I need to write a recusive function that recive an integer num and returns the number of solutions to the equation :x1 + x2 + x3 = num, where x1,x2,x3 are numbers between 1-10, the method should print all solutions.
For example if num=3 then the method will print 1+1+1 and will return 1.
if num=5 the method will return 6 and will print:
1 + 1 + 3
1 + 2 + 2
1 + 3 + 1
2 + 1 + 2
2 + 2 + 1
3 + 1 + 1
if num<3 or num>30 the method will return 0.
The method should be recursive without using loops. Global variables are not allowed. Lists are also not allowed.
Here my code, it works fine but it also prints duplicates, for num=5 it prints:
3 + 1 + 1
2 + 2 + 1
2 + 1 + 2
2 + 2 + 1
1 + 3 + 1
1 + 2 + 2
2 + 1 + 2
1 + 2 + 2
1 + 1 + 3
Here is my code:
public static void main(String[] args) {
System.out.println("num of solutions: "+solutions(5));
}
public static int solutions(int num)
{
if (num < 3 || num > 30)
return 0;
return solutions(num, 1, 1, 1);
}
private static int solutions(int num, int x1, int x2, int x3)
{
if (x1 < 1 || x1 > 10 || x2 < 1 || x2 > 10||x3 < 1 || x3 > 10)
return 0;
if (x1 + x2 + x3 > num)
return 0;
if (x1 + x2 + x3 == num)
{
System.out.println(x1 + " + " + x2 + " + " + x3);
return 1;
}
return solutions(num, x1 + 1, x2, x3) + solutions(num, x1, x2 + 1, x3) + solutions(num, x1, x2, x3 + 1);
}
How do I get the desired output without duplicates?
The reason why you're getting duplicates is that both solutions(1,2,1) and solutions(2,1,1) will lead you to 2 + 2 + 1.

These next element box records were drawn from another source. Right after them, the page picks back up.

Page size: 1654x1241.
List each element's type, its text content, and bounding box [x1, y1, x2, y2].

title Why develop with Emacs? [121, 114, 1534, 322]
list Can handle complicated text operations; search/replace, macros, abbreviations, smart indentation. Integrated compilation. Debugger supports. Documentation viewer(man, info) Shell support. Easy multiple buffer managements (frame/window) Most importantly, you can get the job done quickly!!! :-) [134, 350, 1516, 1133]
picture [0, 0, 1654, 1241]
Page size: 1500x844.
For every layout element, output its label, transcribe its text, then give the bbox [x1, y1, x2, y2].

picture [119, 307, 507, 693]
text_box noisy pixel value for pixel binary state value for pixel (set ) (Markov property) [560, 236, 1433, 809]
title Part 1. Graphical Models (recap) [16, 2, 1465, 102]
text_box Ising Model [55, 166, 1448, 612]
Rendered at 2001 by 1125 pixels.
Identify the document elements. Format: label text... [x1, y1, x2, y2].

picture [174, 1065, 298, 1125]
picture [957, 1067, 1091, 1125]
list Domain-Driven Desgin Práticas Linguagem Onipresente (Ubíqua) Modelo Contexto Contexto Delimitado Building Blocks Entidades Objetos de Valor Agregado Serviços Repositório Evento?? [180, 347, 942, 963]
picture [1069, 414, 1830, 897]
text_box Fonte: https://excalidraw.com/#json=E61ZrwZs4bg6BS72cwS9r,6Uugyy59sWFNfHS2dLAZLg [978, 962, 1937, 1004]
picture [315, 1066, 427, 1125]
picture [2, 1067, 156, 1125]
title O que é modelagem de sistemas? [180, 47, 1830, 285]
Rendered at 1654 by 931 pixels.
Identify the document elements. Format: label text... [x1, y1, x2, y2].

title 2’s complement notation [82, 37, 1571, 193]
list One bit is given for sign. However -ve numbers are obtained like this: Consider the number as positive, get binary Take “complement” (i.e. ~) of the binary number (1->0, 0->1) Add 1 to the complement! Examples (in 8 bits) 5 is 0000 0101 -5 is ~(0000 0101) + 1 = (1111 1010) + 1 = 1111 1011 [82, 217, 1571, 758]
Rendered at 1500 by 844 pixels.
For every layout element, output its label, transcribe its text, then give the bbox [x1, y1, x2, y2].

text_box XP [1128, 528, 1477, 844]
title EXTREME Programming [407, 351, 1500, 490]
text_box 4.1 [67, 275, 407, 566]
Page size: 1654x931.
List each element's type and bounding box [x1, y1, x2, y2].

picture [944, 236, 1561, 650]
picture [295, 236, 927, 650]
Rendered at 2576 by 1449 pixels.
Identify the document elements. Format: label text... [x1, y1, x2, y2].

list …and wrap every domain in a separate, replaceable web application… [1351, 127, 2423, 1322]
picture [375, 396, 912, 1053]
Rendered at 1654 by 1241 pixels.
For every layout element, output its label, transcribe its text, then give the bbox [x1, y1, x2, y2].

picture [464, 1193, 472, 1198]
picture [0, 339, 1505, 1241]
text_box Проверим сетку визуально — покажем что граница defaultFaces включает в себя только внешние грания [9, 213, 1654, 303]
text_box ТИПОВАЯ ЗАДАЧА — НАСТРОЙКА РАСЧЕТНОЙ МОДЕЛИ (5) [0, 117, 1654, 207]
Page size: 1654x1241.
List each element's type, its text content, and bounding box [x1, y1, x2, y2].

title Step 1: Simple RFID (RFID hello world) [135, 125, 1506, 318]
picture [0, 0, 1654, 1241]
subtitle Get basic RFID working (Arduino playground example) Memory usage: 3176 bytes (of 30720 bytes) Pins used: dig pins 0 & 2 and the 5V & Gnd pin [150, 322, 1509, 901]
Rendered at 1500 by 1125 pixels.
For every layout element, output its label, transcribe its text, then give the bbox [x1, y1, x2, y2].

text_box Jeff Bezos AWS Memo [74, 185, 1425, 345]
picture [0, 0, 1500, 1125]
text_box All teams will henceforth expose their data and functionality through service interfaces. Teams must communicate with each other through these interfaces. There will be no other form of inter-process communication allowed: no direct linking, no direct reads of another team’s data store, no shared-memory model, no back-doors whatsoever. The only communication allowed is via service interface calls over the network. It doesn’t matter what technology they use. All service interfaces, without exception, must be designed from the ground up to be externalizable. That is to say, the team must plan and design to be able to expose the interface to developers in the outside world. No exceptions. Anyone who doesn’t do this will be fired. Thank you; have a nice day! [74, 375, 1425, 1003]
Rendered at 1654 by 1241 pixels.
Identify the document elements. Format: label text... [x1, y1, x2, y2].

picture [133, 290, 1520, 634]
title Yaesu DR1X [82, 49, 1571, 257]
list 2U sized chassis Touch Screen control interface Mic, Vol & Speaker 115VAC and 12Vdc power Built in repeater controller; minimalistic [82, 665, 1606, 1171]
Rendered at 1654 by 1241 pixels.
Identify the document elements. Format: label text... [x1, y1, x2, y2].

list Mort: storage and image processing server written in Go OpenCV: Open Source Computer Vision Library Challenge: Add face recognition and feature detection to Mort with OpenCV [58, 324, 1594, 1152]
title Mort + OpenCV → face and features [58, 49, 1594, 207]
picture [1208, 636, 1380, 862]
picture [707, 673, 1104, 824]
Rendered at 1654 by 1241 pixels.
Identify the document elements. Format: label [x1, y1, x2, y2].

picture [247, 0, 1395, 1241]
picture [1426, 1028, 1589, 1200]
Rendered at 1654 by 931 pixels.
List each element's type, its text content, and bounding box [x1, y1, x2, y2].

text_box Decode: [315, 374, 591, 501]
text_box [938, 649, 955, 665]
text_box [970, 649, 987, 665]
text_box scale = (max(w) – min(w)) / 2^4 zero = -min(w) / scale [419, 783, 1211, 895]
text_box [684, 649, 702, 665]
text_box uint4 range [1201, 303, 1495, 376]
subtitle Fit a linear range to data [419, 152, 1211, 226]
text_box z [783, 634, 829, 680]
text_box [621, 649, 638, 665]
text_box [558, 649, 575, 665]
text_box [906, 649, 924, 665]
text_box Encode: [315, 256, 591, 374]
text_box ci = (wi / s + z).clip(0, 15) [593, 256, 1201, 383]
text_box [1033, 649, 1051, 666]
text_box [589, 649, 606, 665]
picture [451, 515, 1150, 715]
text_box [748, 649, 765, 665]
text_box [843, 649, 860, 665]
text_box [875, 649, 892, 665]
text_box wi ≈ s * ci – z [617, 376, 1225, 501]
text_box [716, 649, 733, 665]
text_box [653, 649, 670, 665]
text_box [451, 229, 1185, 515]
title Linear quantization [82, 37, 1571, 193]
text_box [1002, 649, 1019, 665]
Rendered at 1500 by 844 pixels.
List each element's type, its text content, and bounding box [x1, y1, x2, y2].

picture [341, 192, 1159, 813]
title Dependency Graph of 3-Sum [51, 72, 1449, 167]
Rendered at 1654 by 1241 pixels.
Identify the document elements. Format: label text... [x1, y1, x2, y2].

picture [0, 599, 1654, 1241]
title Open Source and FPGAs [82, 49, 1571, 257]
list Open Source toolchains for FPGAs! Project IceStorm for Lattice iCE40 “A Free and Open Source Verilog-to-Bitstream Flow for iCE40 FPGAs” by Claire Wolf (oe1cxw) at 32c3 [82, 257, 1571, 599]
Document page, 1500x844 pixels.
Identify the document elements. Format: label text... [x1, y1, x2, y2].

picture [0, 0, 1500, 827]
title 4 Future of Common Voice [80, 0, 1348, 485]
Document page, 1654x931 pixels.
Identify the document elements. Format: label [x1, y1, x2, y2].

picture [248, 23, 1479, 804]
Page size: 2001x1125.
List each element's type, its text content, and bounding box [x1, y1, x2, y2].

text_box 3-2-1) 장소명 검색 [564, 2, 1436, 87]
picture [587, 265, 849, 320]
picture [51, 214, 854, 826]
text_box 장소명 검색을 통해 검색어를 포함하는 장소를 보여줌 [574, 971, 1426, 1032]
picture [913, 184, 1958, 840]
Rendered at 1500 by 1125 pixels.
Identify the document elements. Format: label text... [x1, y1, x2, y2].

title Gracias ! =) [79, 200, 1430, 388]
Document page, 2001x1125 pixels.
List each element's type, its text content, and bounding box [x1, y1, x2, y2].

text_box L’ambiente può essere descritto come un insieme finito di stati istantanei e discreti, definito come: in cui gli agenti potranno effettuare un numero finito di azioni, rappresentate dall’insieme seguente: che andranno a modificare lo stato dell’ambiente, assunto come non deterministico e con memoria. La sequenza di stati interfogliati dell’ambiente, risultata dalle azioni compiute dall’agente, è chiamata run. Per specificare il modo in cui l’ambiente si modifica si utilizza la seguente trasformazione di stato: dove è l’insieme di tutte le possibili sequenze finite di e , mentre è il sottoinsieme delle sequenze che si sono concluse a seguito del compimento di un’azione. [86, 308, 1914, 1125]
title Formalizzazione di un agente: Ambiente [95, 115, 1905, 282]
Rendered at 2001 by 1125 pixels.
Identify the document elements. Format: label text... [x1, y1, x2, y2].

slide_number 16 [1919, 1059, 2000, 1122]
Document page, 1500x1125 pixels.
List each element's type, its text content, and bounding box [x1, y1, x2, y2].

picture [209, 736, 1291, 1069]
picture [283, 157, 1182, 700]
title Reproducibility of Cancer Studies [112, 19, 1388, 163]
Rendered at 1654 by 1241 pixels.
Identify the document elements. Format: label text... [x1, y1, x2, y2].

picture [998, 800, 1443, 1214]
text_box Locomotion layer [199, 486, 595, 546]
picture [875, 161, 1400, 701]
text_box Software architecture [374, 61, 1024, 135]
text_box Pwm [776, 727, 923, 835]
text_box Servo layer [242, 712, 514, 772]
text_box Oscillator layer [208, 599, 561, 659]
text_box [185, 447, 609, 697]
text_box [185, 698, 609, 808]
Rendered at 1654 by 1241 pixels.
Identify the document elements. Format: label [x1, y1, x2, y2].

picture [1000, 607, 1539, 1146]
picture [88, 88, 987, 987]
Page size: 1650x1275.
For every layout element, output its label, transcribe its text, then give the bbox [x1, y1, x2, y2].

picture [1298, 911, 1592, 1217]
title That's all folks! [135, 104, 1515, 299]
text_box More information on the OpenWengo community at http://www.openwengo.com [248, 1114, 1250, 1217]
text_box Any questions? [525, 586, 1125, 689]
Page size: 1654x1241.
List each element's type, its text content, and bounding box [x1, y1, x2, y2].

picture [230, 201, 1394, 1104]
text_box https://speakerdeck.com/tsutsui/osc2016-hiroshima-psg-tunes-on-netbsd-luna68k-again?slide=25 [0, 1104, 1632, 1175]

The trivial way of not getting duplicate for three digits is count up from 111 to 10,10,10 as if it was a decimal integer:
private static int solutions(int num, int x1, int x2, int x3)
{
if (x1 > 10 || x1 > num)
return 0;
if (x2 > 10 || x1+x2 > num)
return solutions(num, x1+1, 1, 1);
if (x3 > 10 || x1+x2+x3 > num)
return solutions(num, x1, x2+1, 1);
int me = 0;
if (x1+x2+x3 == num) {
System.out.printf("%d + %d + %d\n", x1, x2, x3);
me=1;
}
return me + solutions(num, x1, x2, x3+1);
}
This mimics your approach of searching through the full space with pruning, but a more efficient solution could just search through x1 and x2 and set x3=num-x1-x2.